01/15/2010

Wells, BofA Top Holders of Real Estate Loans

Wells Fargo is by far the largest holder of commercial real estate loans among bank holding companies.

The San Francisco company has $132.7 billion of real estate loans on its books - well ahead of runner-up Bank of America, with $105.3 billion. Rounding out the Top 5 are J.P. Morgan ($63.4 billion), BB&T ($40.4 billion) and PNC ($35.5 billion).

The figures are based on a review of regulatory data by Foresight Analytics, a research firm in Oakland. Foresight found that the 1,000 largest banking companies held $1.46 trillion of commercial real estate loans on Sept. 30, according to the latest bank filings. That's equal to 9.7% of their $15 trillion of total assets (see tables on Pages 23-27).

Banks divide their commercial real estate loans into three categories: commercial mortgages, multi-family mortgages and construction/land loans. Commercial mortgages make up the lion's share - 60.3% of the total, or $879.2 billion. Construction and land loans are the next-biggest category, at 27.8%, or $405.5 billion.
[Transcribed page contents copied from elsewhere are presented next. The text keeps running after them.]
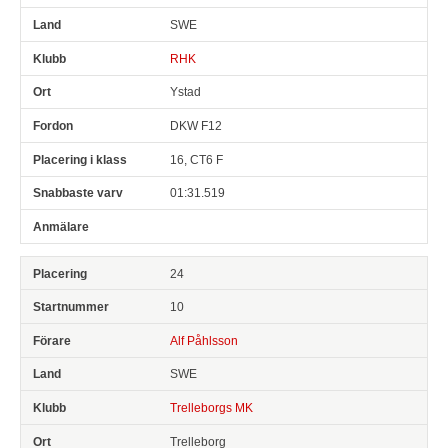
SWE
RHK
Ystad
DKW F12
16, CT6 F
01:31.519
24
10
Alf Påhlsson
SWE
Trelleborgs MK
Trelleborg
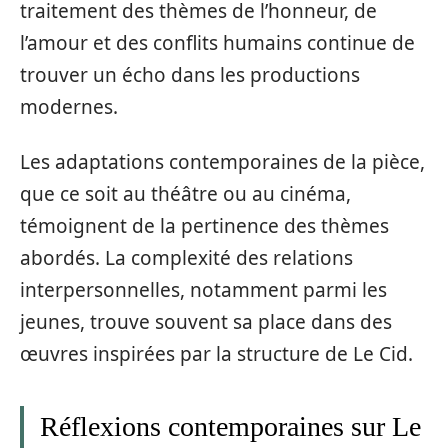
traitement des thèmes de l’honneur, de
l’amour et des conflits humains continue de
trouver un écho dans les productions
modernes.
Les adaptations contemporaines de la pièce,
que ce soit au théâtre ou au cinéma,
témoignent de la pertinence des thèmes
abordés. La complexité des relations
interpersonnelles, notamment parmi les
jeunes, trouve souvent sa place dans des
œuvres inspirées par la structure de Le Cid.
Réflexions contemporaines sur Le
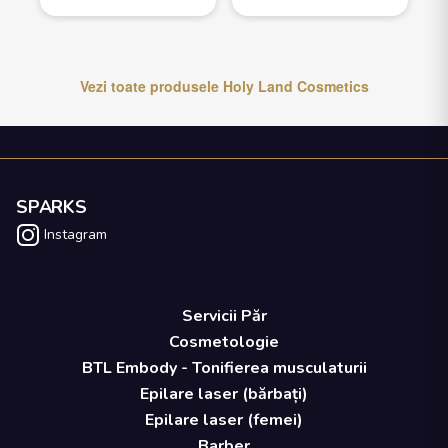
Vezi toate produsele
Holy Land Cosmetics
SPARKS
Instagram
Servicii Păr
Cosmetologie
BTL Embody - Tonifierea musculaturii
Epilare laser (bărbați)
Epilare laser (femei)
Barber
Multi-family loans are the smallest slice, at 11.8%, or $172.2 billion.

In the commercial mortgage category, Wells also leads the way, with $87 billion, followed by BofA ($54.6 billion), MetLife ($26.5 billion), J.P. Morgan ($22.7 billion) and BB&T ($22.5 billion).

BofA ranks first in construction/land loans, at $39.3 billion. Next come Wells ($36.4 billion), BB&T ($16 billion), PNC ($10.8 billion) and Regions Financial ($9.9 billion).

J.P. Morgan has the most multi-family loans, at $32.2 billion, followed by New York Community Bancorp ($16.5 billion), BofA ($11.4 billion), Wells ($9.3 billion) and Citigroup ($7.6 billion).

In normal times, the rankings would carry bragging rights as a measure of the real estate prowess of individual banks. But these days, large real estate portfolios can be a source of concern because of the sector's weakness.

Last year, only 20% of maturing bank commercial real estate loans were under water, according to Foresight. But the research firm projects that the percentages will soar to 43% this year, 60% in 2011 and 77% in 2012.

"It's possible we were lulled into a false sense of security in 2009 because banks did not report huge losses," said Matthew Anderson, a Foresight partner. "But I think that maturing mortgages are going to be very problematic for the mortgage market moving forward."

The outlook is especially dire for the construction/land loan category, which is suffering disproportionately heavy losses. Among the Top 1,000 holding companies, 15.7% of construction and land loans are nonperforming, versus 4% of commercial mortgages and 3.7% of multi-family mortgages, according to Foresight. And many analysts have said that banks haven't yet recognized the extent of losses in their portfolios.

Another potential sign of worry is disproportionately large real estate portfolios. While 9.7% of banking assets are in commercial real estate on average, some banks have much higher ratios. Forty-six of the 100 companies with the largest real estate portfolios have at least 30% of their assets invested in real estate, 30 have at least 40% and 13 have at least 50%.

Relatively big banks with disproportionately large proportions of commercial real estate loans include New York Community Bancorp (66.9%), Zions Bancorporation (43.6%), Marshall & Ilsley (31.3%), M&T Bank (30.2%), BB&T (24.4%) and Regions (24.3%).

On the flip side, some of the nation's biggest banks have below-average portfolios. Commercial real estate assets make up just 4.7% of total assets at BofA, the nation's biggest bank, 3.1% at No. 2 J.P. Morgan and 1.2% at No. 3 Citigroup. Of course, the sheer sizes of their asset bases still enable those companies to rank among the largest real estate holders.

Overall, the banking industry holds 44.6% of outstanding commercial real estate debt, according to data compiled by the Federal Reserve Board. Using government and private-sector data, the Fed tracked $3.4 trillion of outstanding commercial and multi-family assets as of Sept. 30, consisting of $2.6 trillion of loans and $871 billion of securities. Banks were the largest category, with $1.53 trillion of holdings. Other large categories included private CMBS trusts ($708.5 billion, or 20.6%), insurers ($310.1 billion, or 9%), agency loans ($282.6 billion, or 8.2%), agency securities ($162.2 billion) and savings institutions ($162.2 billion, or 4.7%).